Indels at deleted, scarred, and inverted alleles. A, left panel, frequency distribution of indel formation at the predicted deletion junctions from the deleted alleles of monoallelic and biallelic deletion clones across four loci examined in detail. Indels ranged from −176 to +538 bp in monoallelic deletion clones and from −286 to +449 bp in biallelic deletion clones with the majority found at −10 to 0 bp. A, right panel, distribution of negative indels on the deletion allele produced by sgRNA-A and sgRNA-B from both monoallelic and biallelic deletion clones. Positive indels could not be reliably mapped to individual sites, so were excluded from analysis. B, left panel, frequency distribution of indel formation (scarring) on the nondeleted allele from compound deletion/scar-complex clones and on the noninverted allele from compound inversion/scar-complex clones across eight sgRNA sites from four loci examined in detail. Indels ranged from −83 to +1 bp for the nondeletion alleles and from −134 to +2 bp for the noninversion alleles.
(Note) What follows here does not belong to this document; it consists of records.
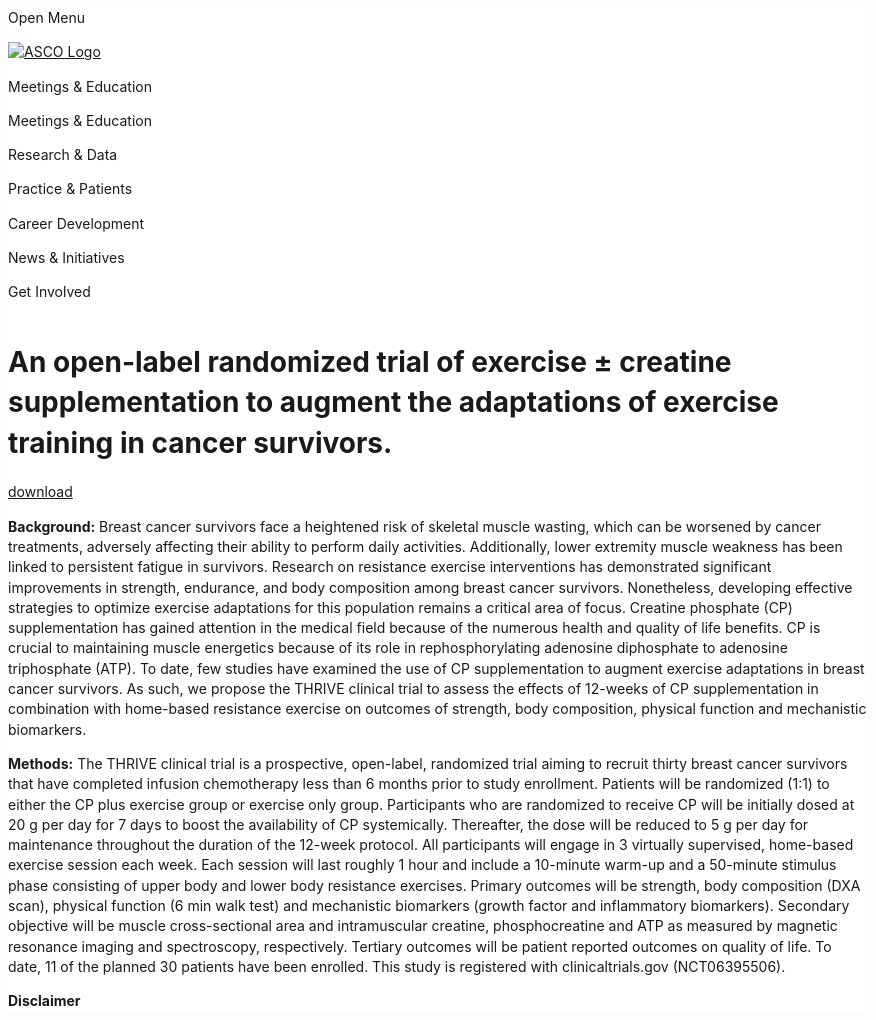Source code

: Open Menu

[![ASCO Logo](https://www.asco.org/abstracts-presentations/assets/images/asco-logo-header-desktop-580.png)](https://www.asco.org/)

Meetings & Education

Meetings & Education

Research & Data

Practice & Patients

Career Development

News & Initiatives

Get Involved

# An open-label randomized trial of exercise ± creatine supplementation to augment the adaptations of exercise training in cancer survivors.

[download](https://d32wbias3z7pxg.cloudfront.net/meeting/327/abstract/pdf/327-16408-252532.pdf)

**Background:** Breast cancer survivors face a heightened risk of skeletal muscle wasting, which can be worsened by cancer treatments, adversely affecting their ability to perform daily activities. Additionally, lower extremity muscle weakness has been linked to persistent fatigue in survivors. Research on resistance exercise interventions has demonstrated significant improvements in strength, endurance, and body composition among breast cancer survivors. Nonetheless, developing effective strategies to optimize exercise adaptations for this population remains a critical area of focus. Creatine phosphate (CP) supplementation has gained attention in the medical field because of the numerous health and quality of life benefits. CP is crucial to maintaining muscle energetics because of its role in rephosphorylating adenosine diphosphate to adenosine triphosphate (ATP). To date, few studies have examined the use of CP supplementation to augment exercise adaptations in breast cancer survivors. As such, we propose the THRIVE clinical trial to assess the effects of 12-weeks of CP supplementation in combination with home-based resistance exercise on outcomes of strength, body composition, physical function and mechanistic biomarkers.

**Methods:** The THRIVE clinical trial is a prospective, open-label, randomized trial aiming to recruit thirty breast cancer survivors that have completed infusion chemotherapy less than 6 months prior to study enrollment. Patients will be randomized (1:1) to either the CP plus exercise group or exercise only group. Participants who are randomized to receive CP will be initially dosed at 20 g per day for 7 days to boost the availability of CP systemically. Thereafter, the dose will be reduced to 5 g per day for maintenance throughout the duration of the 12-week protocol. All participants will engage in 3 virtually supervised, home-based exercise session each week. Each session will last roughly 1 hour and include a 10-minute warm-up and a 50-minute stimulus phase consisting of upper body and lower body resistance exercises. Primary outcomes will be strength, body composition (DXA scan), physical function (6 min walk test) and mechanistic biomarkers (growth factor and inflammatory biomarkers). Secondary objective will be muscle cross-sectional area and intramuscular creatine, phosphocreatine and ATP as measured by magnetic resonance imaging and spectroscopy, respectively. Tertiary outcomes will be patient reported outcomes on quality of life. To date, 11 of the planned 30 patients have been enrolled. This study is registered with clinicaltrials.gov (NCT06395506).

**Disclaimer**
B, right panel, distribution of indels on the nondeleted allele in compound deletion/scar clones and the noninverted allele in compound inversion/scar clones in which sequences surrounding both sgRNA-A and sgRNA-B sites were amplified. C, left panel, frequency distribution of indel formation at the predicted inversion junctions from the inversion alleles of compound inversion/scar-complex-deletion clones across all four loci examined in detail. Indels ranged from −115 to +138 bp with the majority found at −10 to 0 bp. C, right panel, distribution of indels on the inverted allele produced by sgRNA-A and sgRNA-B from compound inversion/scar-complex-deletion clones.

FIGURE 7.

Deletion/inversion frequency and characterization of outcomes when using two sgRNAs. A, deletion and inversion frequency were calculated on a per allele basis for all 278 clones (556 alleles) across the four loci examined in detail. B, 278 clones from across the four loci examined in detail were classified into eight categories based on the presence of deletion, inversion, scar, and complex alleles. C, deletion frequency inversely related to deletion size. Genomic deletion sizes ranged from 1.3 to 1,026 kb, which demonstrate a decrease in the frequency of deletion events as deletion size increases. The size of the circles corresponds to the number of clones screened for the corresponding sgRNA pair. The best fit relationship was determined by a weighted (by number of clones screened) nonlinear regression of the form function(deletion size) = k₁ + k₂(deletion size in kb)^−k₃, where k₁, k₂, and k₃ represent constants: function(deletion size in kb) = −2.84 + 41.41(deletion size in kb)^−0.36; R² = 0.62. The weighted nonlinear regression was computed using the fitnlm function available in MATLAB R2013b software (MathWorks, Natick, MA).